Did you think at all about the way college pressures have changed for American teenage girls? I imagine that the college admissions process was way different in 1994, even than it is today.

M: The American College Health Association reported that 62 percent of young women are reporting anxiety and panic attacks in college freshman year. Part of that has to do with not having had the experience of taking care of themselves when they were younger. For the first time in their lives, they are in a situation where they are making decisions on their own and having to do some navigating and problem-solving without a parent to help them.

But I think also, it definitely has to do with college stress. Getting in [to college], academic stress, and financial stress. You know, everybody is very focused right now on: “How can I make a living in America?” Housing aside, there are a lot of people with degrees in English that are working as baristas. Teens feel, “I need to get in a good career; borrow money; and get a job that allows me to pay back my loans.” In the ’90s, when Reviving was written, it was a very prosperous era. There wasn’t nearly this level of financial or academic stress that there is now.

We tell teenagers that ‘this is it’ — and they work toward this one goal, that they can have a launching pad to the rest of their careers, and getting into college is an extremely high bar to clear. I think I’m most worried about that: How do teenagers cope when their plans don’t pan out?

S: You’re very perceptive. When we did our focus groups, we spent a huge amount of time talking about academics and academic pressure. There are weighted grades, AP, and differentiated or IB programs. They’re doing four and five hours of homework a night. When I think back to being a student, I was a good student. I did homework. I did theatre, and I did environmental club, and I spent a lot of time with my friends. Being social was probably my number one priority. For a lot of the girls that we talked to, they are eyes-on-the-prize focused on getting into the right college.

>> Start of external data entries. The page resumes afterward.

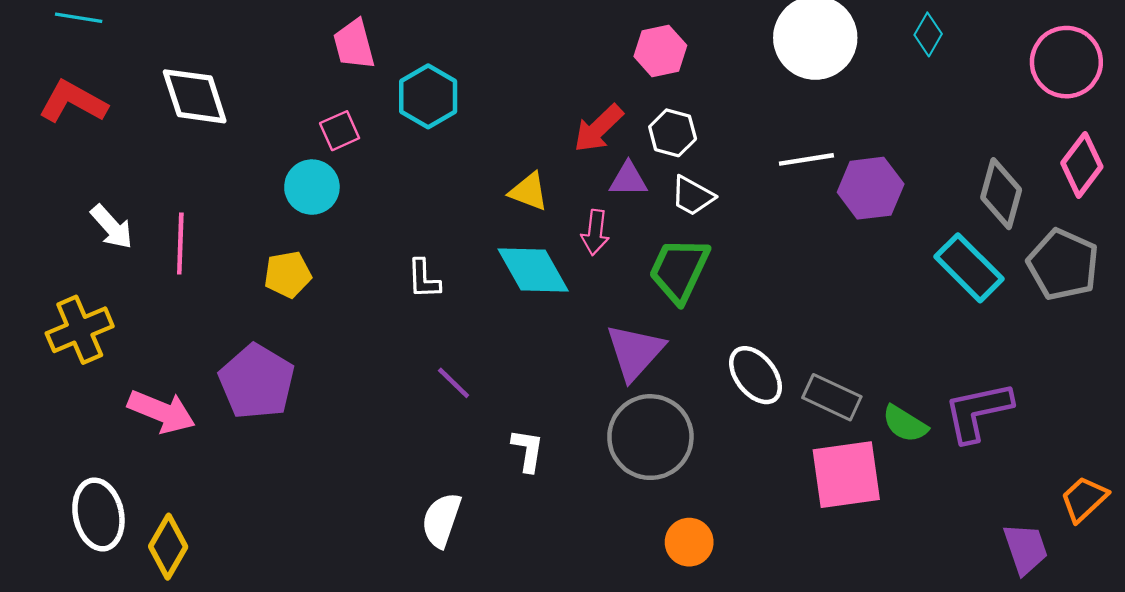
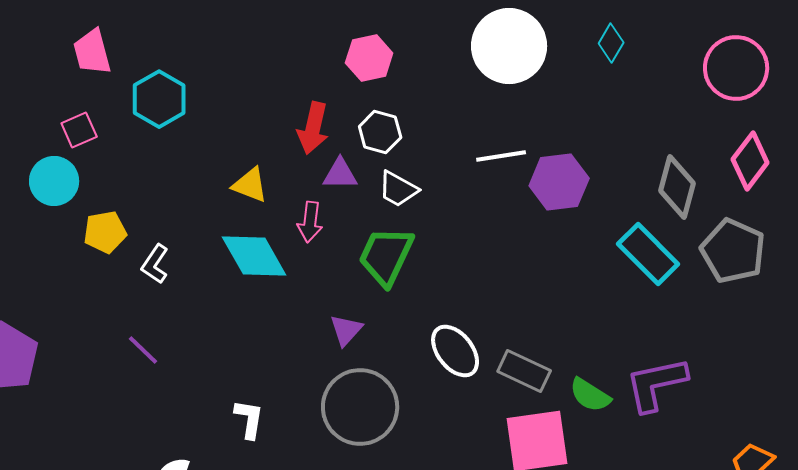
red arrow: (598, 128) -> (313, 128), turned -33
yellow pentagon: (288, 274) -> (105, 232), moved
white L-shape: (424, 279) -> (155, 264), turned 36
purple triangle: (635, 352) -> (346, 330), size x0.6
purple line: (454, 383) -> (143, 350), moved

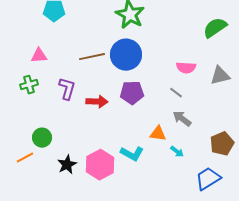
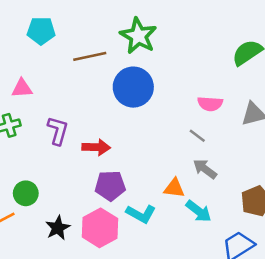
brown line: (92, 57) -> (90, 56), moved
purple pentagon: (132, 93) -> (110, 186), moved
cyan arrow: (177, 152) -> (199, 211), size x1.5

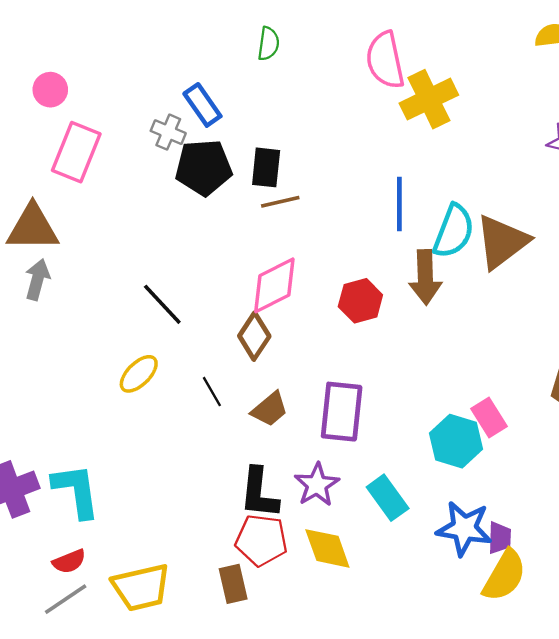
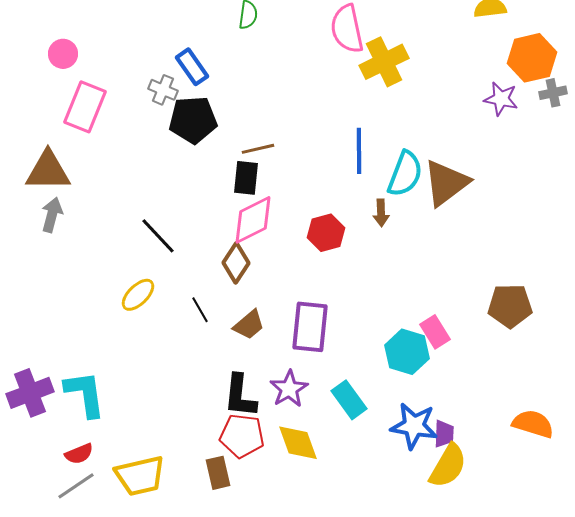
black rectangle: (266, 167) -> (246, 178), moved
brown arrow: (425, 277) -> (381, 213), size x0.6

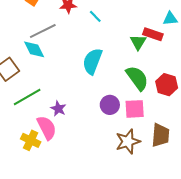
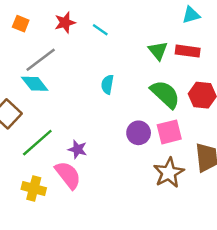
red rectangle: (153, 34) -> (188, 51), moved
cyan semicircle: (92, 61) -> (107, 84), size x0.6
yellow cross: (31, 140) -> (34, 189), moved

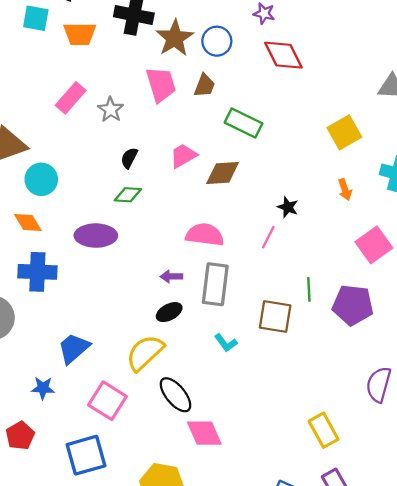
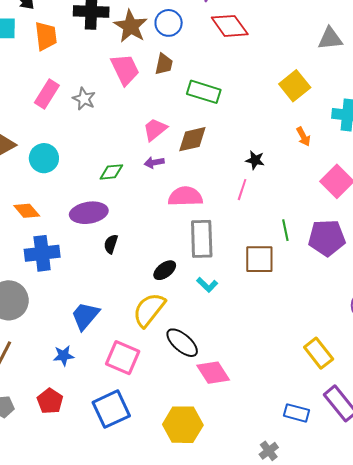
orange trapezoid: (80, 34) -> (46, 36), turned -88
black semicircle: (129, 158) -> (111, 244), moved
cyan circle: (41, 179) -> (44, 158), moved
purple arrow: (171, 276) -> (154, 162), moved
cyan L-shape: (226, 343) -> (207, 285), moved

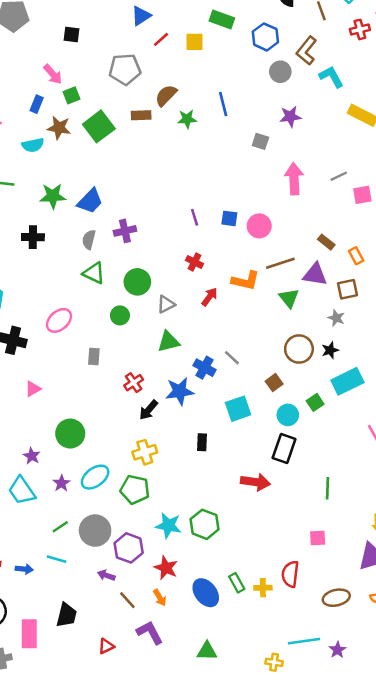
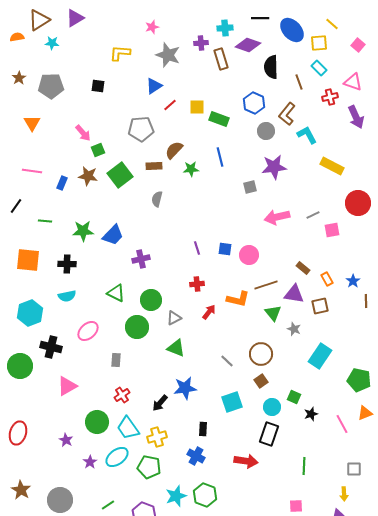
green rectangle: (222, 20) -> (219, 119), moved
black square: (71, 34) -> (98, 86), moved
blue rectangle: (37, 104) -> (62, 183), moved
purple star: (290, 117) -> (274, 167), size x1.4
gray square: (260, 141) -> (250, 187), turned -32
cyan semicircle: (33, 145) -> (67, 296), moved
pink arrow: (294, 179) -> (277, 217), turned -100
gray semicircle: (89, 240) -> (157, 199), moved
red cross: (195, 262) -> (197, 284), turned -32
green circle: (120, 315) -> (137, 327), size x1.5
gray star: (336, 318) -> (294, 329), moved
green triangle: (168, 342) -> (176, 348), turned 36
brown circle: (299, 349) -> (261, 354), moved
black star: (330, 350) -> (311, 414), moved
blue cross: (204, 368) -> (196, 456), moved
cyan rectangle: (347, 381) -> (320, 356), moved, turned -30
red cross: (134, 383) -> (122, 395), moved
pink triangle: (33, 389) -> (67, 386), size x1.5
green square: (315, 402) -> (294, 397), turned -32
cyan trapezoid: (22, 491) -> (128, 428), moved
cyan star: (168, 526) -> (176, 496), turned -30
green line: (60, 527) -> (108, 505), moved
gray circle: (95, 531) -> (60, 500), moved

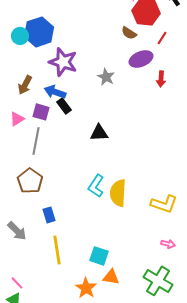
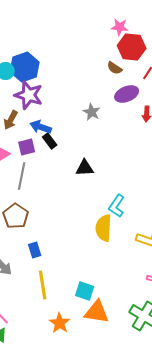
purple star: (63, 62) -> (29, 95), moved
purple square: (41, 112) -> (27, 147), turned -30
cyan L-shape: (96, 186) -> (117, 206), moved
orange triangle: (111, 277) -> (97, 312), size x1.5
orange star: (86, 288) -> (60, 323), moved

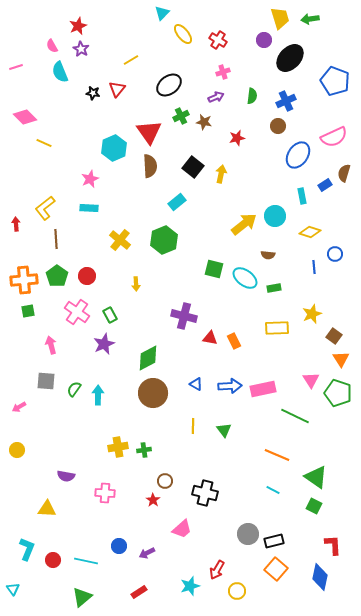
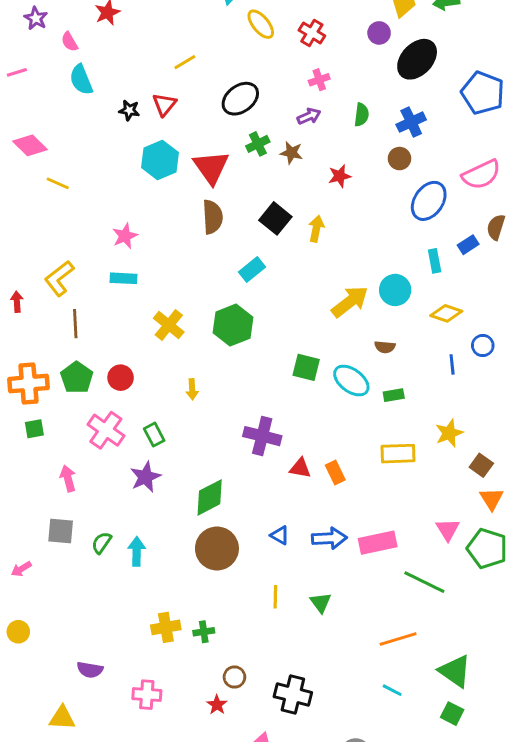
purple star: (81, 49) -> (36, 18), moved
cyan hexagon: (114, 148) -> (160, 160), moved
orange line: (277, 455) -> (398, 639), turned -40

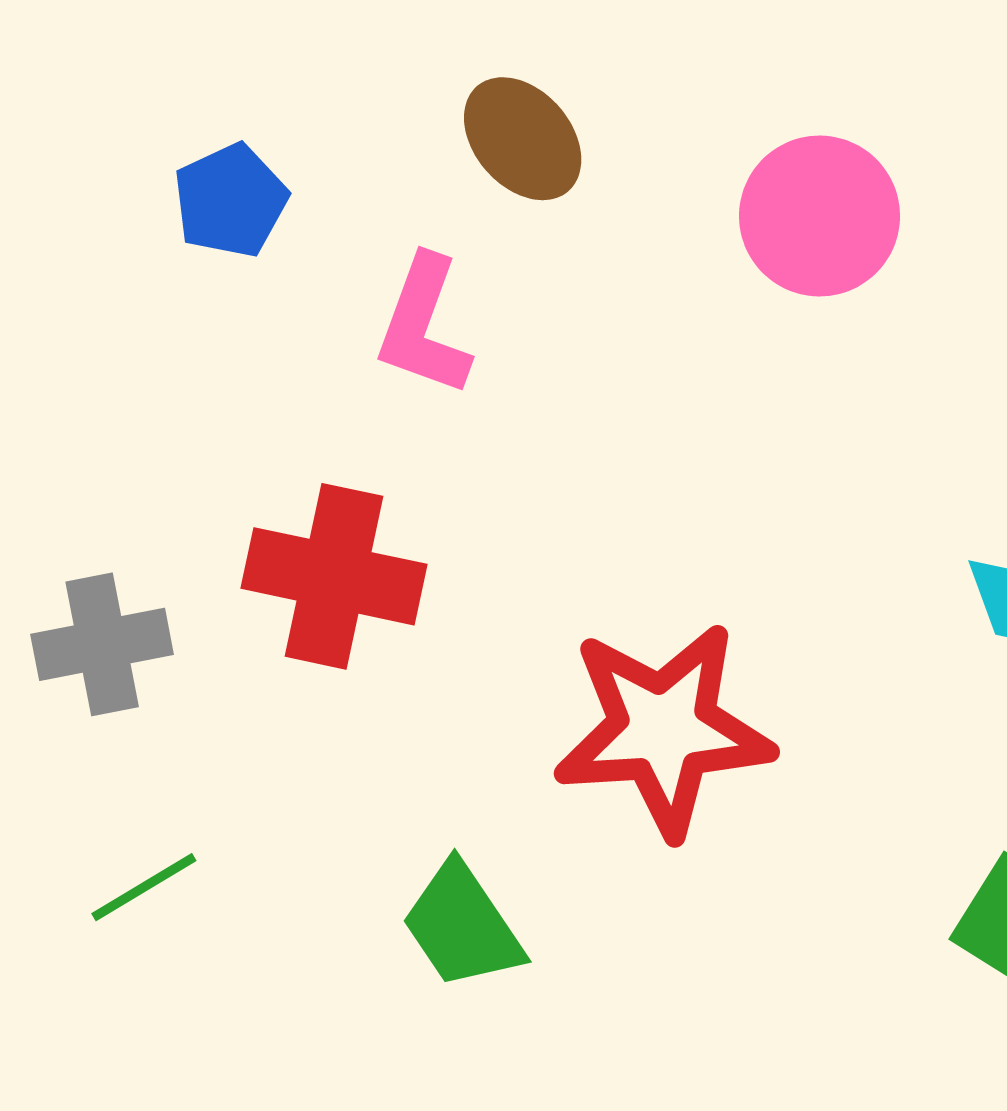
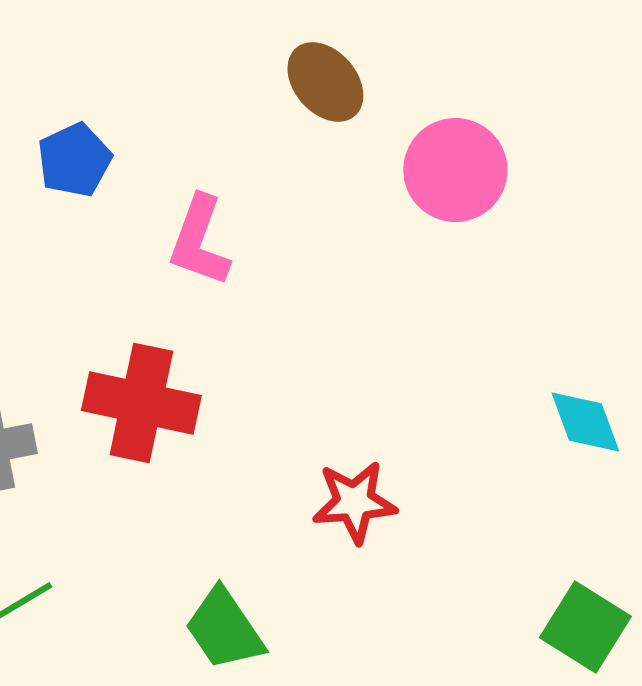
brown ellipse: (523, 139) -> (325, 82), moved
red star: (663, 729) -> (354, 502), size x0.6

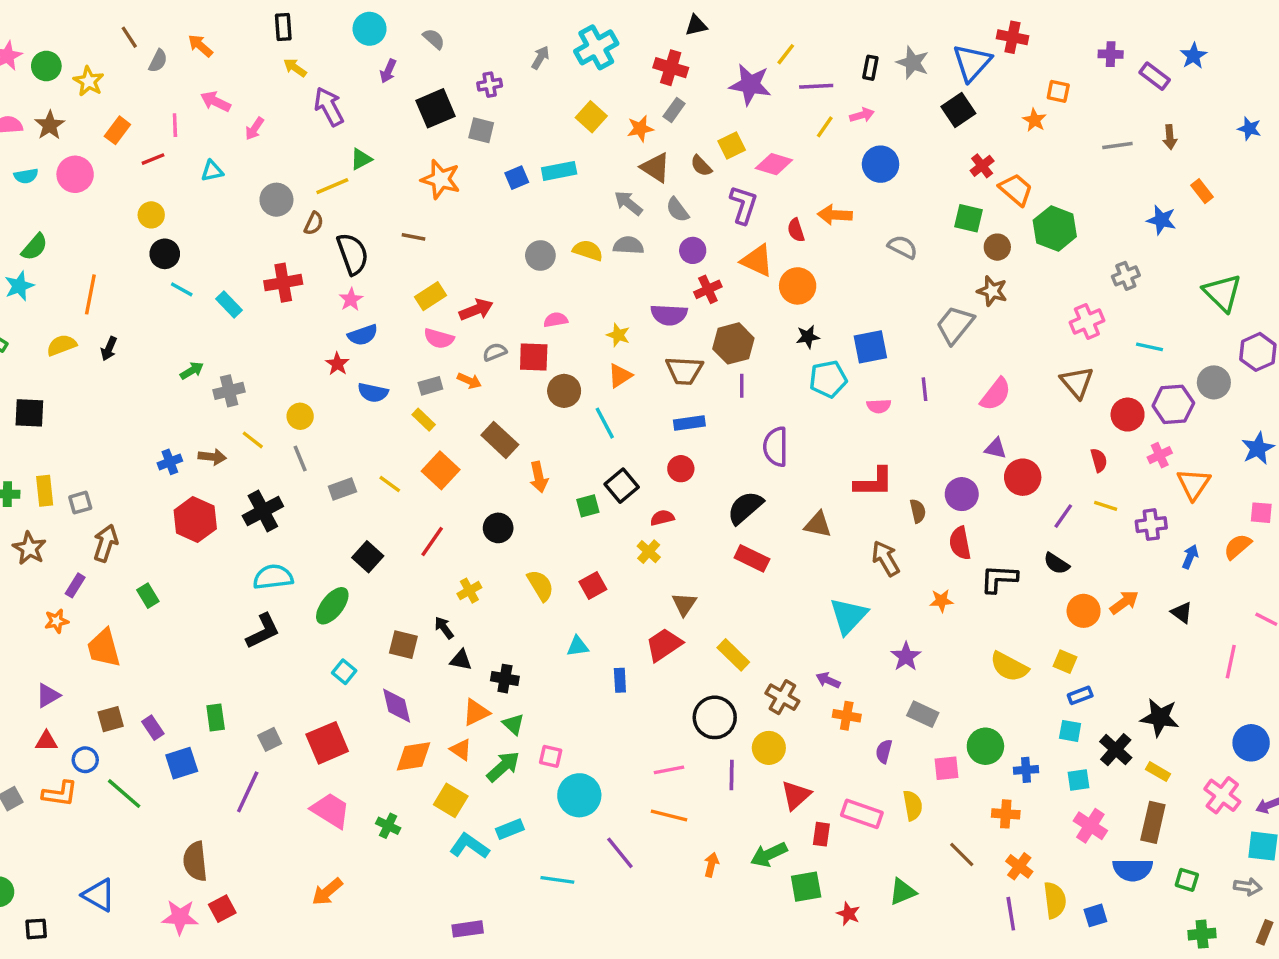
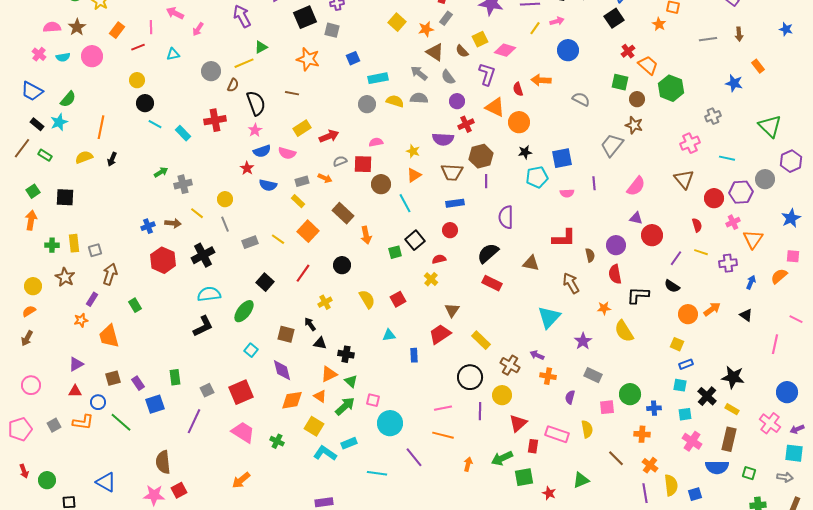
cyan rectangle: (559, 171) -> (378, 78), moved
pink semicircle: (439, 338) -> (287, 153), moved
yellow semicircle: (1009, 667) -> (624, 331), moved, turned 30

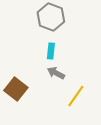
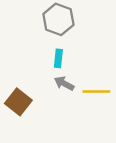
yellow line: (76, 96) -> (96, 92), moved, turned 55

What can parents take away from this book? What can they do to support their teenage daughters?

S: I think it’s really important that parents demystify themselves around social media and the online world. If they have a 14-year-old girl, they need to sit with their daughter and say, “Show me what you’re doing when you’re looking at your phone. Show me how Snapchat works.” That might be awkward at first. Kids might be reticent. But the more information parents have about what their children are up to, the more that can foster good conversations and critical thinking about what you’ve seen. Especially because we spend so much time talking about the harmful effects of social media, it’s really important that parents actually know what that term means, and what their children are exposed to.

M: The main thing I would go back to is that business of connecting. There are so many disconnections now if you’re online a lot — from the natural world; from your own body; from books, music, creativity. So I like anything that connects teenagers to real life. Not virtual life. Real life. For example, yoga classes are great. Meditation is great for developing a sense of self. Family reunions are great. I like the idea of making sure that girls are learning the living skills that they need to learn on their own. That’s just about teaching them basic things: cooking, gardening, driving, how to open a bank account.